Derrick Nxumalo’s artworks include some that have been in progress for more than two decades. (Photograph by Paulo Menezes).

Less than 30 minutes’ walk away is the suburb of Berea, where Nxumalo once worked as a gardener on Musgrave Road. 

“There’s almost this invisible voyeur that’s looking into the suburban garden,” says cultural producer and creative industries consultant Russel Hlongwane. “I think it’s how he as a Black man is looking into the garden space or is looking into the suburban home. That’s one of the few ways that he becomes visible. He’s not present in that frame. 

“How he is asking us to look at these gardens is the way that he looks at them himself, I think. And the removal of Black folk in that situation says a lot. If anything, it probably reaffirms this suspicion. It definitely speaks to this invisible labour that tends to these pristine places yet are completely invisible and can’t be imagined in those spaces.”

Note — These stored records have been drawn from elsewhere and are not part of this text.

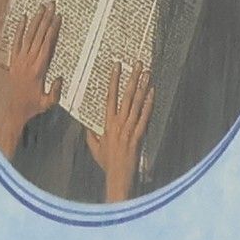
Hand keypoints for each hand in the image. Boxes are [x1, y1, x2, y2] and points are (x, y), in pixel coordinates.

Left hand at [0, 5, 61, 156]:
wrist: (14, 110)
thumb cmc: (34, 106)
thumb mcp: (48, 103)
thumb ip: (55, 91)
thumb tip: (60, 77)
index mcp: (38, 70)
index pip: (46, 45)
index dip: (52, 30)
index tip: (57, 17)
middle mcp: (27, 62)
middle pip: (38, 36)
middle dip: (45, 20)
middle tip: (51, 5)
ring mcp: (19, 60)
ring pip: (28, 36)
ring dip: (35, 21)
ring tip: (41, 7)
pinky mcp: (13, 61)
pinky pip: (16, 42)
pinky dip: (19, 29)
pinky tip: (23, 18)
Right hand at [85, 60, 153, 201]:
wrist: (118, 175)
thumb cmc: (107, 163)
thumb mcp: (95, 148)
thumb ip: (90, 136)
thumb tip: (86, 127)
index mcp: (107, 123)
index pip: (110, 96)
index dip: (114, 80)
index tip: (116, 66)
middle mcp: (118, 123)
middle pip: (125, 96)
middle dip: (131, 78)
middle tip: (136, 64)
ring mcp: (129, 128)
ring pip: (136, 104)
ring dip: (142, 87)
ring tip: (146, 73)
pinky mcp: (139, 135)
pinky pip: (145, 117)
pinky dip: (149, 105)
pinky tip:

The smaller works also feel more intimate up close, almost invoking portraiture techniques in portraying natural landscapes. But these, too, do not show the domesticity of the city’s households. Instead, white characters are seen stamping their authority and ownership of leisure in these public spaces.

Speculative futures

Paradise? and Nxumalo’s greater body of work interrogate the state of post-democratic dilapidation in Durban (arguably all South African cities) by speculating about a future in which they are meticulously maintained and their presentation is pruned, almost preserved. “The work interprets what I feel is supposed to be in our country,” Nxumalo says. “We are a lucky country because a lot of people want to invest their money here. They invest it and it just disappears. We don’t see what is happening.”

There is more to it. The artist and his praxis challenge a way of understanding both artist and work outside of Western frameworks and norms. Even Afrofuturism, which hypothesises utopian and dystopian African futures, doesn’t quite suffice as a singular point of departure. The quickening moments of Paradise? are when the multiplicity of gazes and perspectives is felt by the viewer. The visceral response carries a tinge of suspicion that the viewer’s limited experience and knowledge of South African society might be derided. 

The Durban that Derrick Nxumalo depicts is at odds with the riots and looting that took place in KwaZulu-Natal in July. (Image supplied by the Kwazulu Natal Society of the Arts).

“From my point of view, Derrick shows us part of the South African psyche,” says Greer Valley, a Michaelis School of Fine Art doctoral fellow and co-author of the exhibition statement. “There is parody in the way that that’s been played out. It’s almost a parody of itself, this great South African city. Regardless of everything that we need to focus on in order to get there – [municipal] service provision, access to housing, a transport system that is egalitarian, the real gritty things that make a city work – as South Africans, we often put that stuff aside and want to talk about the idealistic [and] utopian. 

“That is a coping mechanism in the face of trauma and a dream deferred. Because Derrick invokes a lot of these nationalist symbols, we’re constantly being confronted with this notion. I think he is trying to be tongue in cheek in showing us that.”

Nxumalo’s complexity is not that he might be playing a game with the viewer without their being privy to it and its rules. It is that he is likely playing multiple games simultaneously with different sets of audiences. As he speaks and moves, you are forced to focus and refocus. As he paints, you are forced to do the same, stepping back and moving closer, gaining new insights every time. 

Nxumalo will feature in Off the Grid, an exhibition at the Turbine Art Fair that features mid-career South African artists.

One of Derrick Nxumalo’s smaller artworks. (Image supplied by the Kwazulu Natal Society of the Arts).